• **Passage**
▬▬▬▬▬▬

Add this secret in your Space settings:

| Name      | Value                |
|-----------|----------------------|
| `HF_TOKEN` | Your Hugging Face token |

> **Note**: You must accept model licenses on [Hugging Face Hub](https://huggingface.co/meta-llama) before using gated models like `Llama-3.1-8B-Instruct`.

---

### 📤 Uploading Manuals

- Upload your **PDF and Word documents** directly to the `Manuals/` folder in your Space repository.
- No need for file uploads via the interface.

▬▬▬▬▬▬

• **Records provided**

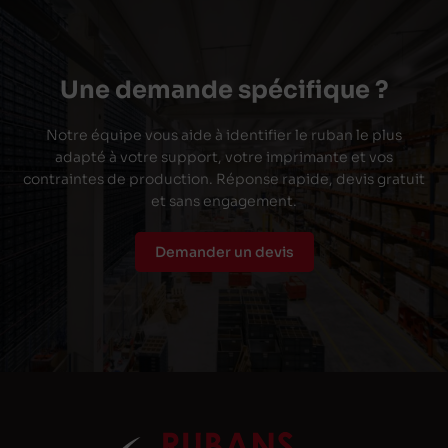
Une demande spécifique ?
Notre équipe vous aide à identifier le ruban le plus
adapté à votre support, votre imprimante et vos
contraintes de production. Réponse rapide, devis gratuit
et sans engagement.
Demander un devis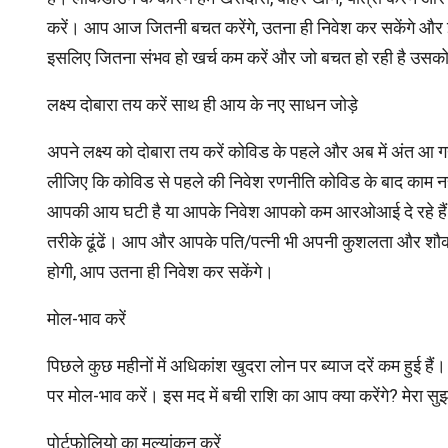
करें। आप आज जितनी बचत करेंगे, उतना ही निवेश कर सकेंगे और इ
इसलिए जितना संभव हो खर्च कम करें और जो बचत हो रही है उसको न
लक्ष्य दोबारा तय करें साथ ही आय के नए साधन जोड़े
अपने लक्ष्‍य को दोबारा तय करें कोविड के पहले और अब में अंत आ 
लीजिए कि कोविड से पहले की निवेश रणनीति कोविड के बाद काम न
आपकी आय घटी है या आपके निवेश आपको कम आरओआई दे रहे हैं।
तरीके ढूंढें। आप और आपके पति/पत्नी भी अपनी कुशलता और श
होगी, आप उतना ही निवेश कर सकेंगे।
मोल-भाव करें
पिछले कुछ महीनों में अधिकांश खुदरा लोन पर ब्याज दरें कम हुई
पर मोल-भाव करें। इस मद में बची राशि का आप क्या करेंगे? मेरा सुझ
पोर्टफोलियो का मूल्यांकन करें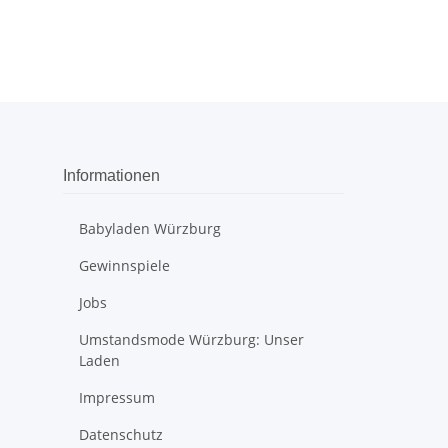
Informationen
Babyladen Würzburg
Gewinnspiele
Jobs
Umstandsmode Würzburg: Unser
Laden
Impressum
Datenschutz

▬▬▬▬▬▬

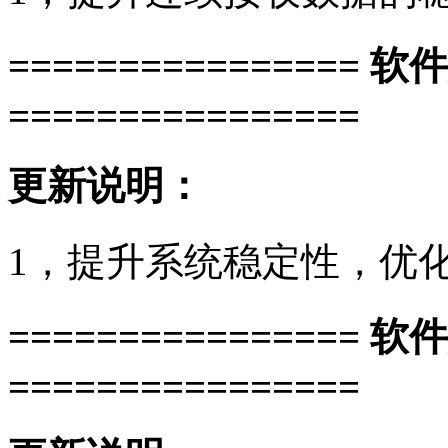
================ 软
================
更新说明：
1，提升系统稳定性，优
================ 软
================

▬▬▬▬▬▬

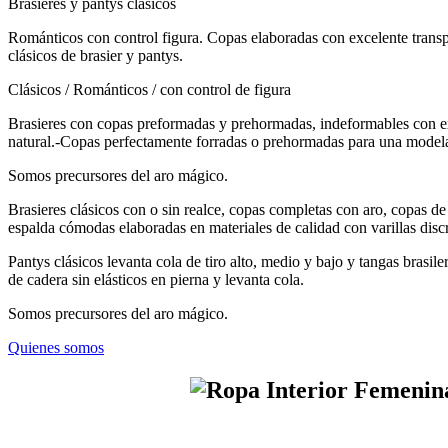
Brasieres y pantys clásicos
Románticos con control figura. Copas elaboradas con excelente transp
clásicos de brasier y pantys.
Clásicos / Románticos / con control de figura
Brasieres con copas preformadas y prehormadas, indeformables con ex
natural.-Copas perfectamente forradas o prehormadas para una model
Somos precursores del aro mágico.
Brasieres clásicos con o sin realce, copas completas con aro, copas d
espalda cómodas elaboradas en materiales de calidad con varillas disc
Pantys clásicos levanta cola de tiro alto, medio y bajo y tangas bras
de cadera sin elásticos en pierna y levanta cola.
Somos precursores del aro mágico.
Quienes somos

▬▬▬▬▬▬

• **Apply what you read**
#1 Reproduce everything in the Space setup passage from "Add this secret" down to "via the interface.".
#2 List every name that the Space setup passage sets in code formatting.

• **Your responses**
#1
Add this secret in your Space settings:

| Name      | Value                |
|-----------|----------------------|
| `HF_TOKEN` | Your Hugging Face token |

> **Note**: You must accept model licenses on [Hugging Face Hub](https://huggingface.co/meta-llama) before using gated models like `Llama-3.1-8B-Instruct`.

---

### 📤 Uploading Manuals

- Upload your **PDF and Word documents** directly to the `Manuals/` folder in your Space repository.
- No need for file uploads via the interface.

#2
- HF_TOKEN
- Llama-3.1-8B-Instruct
- Manuals/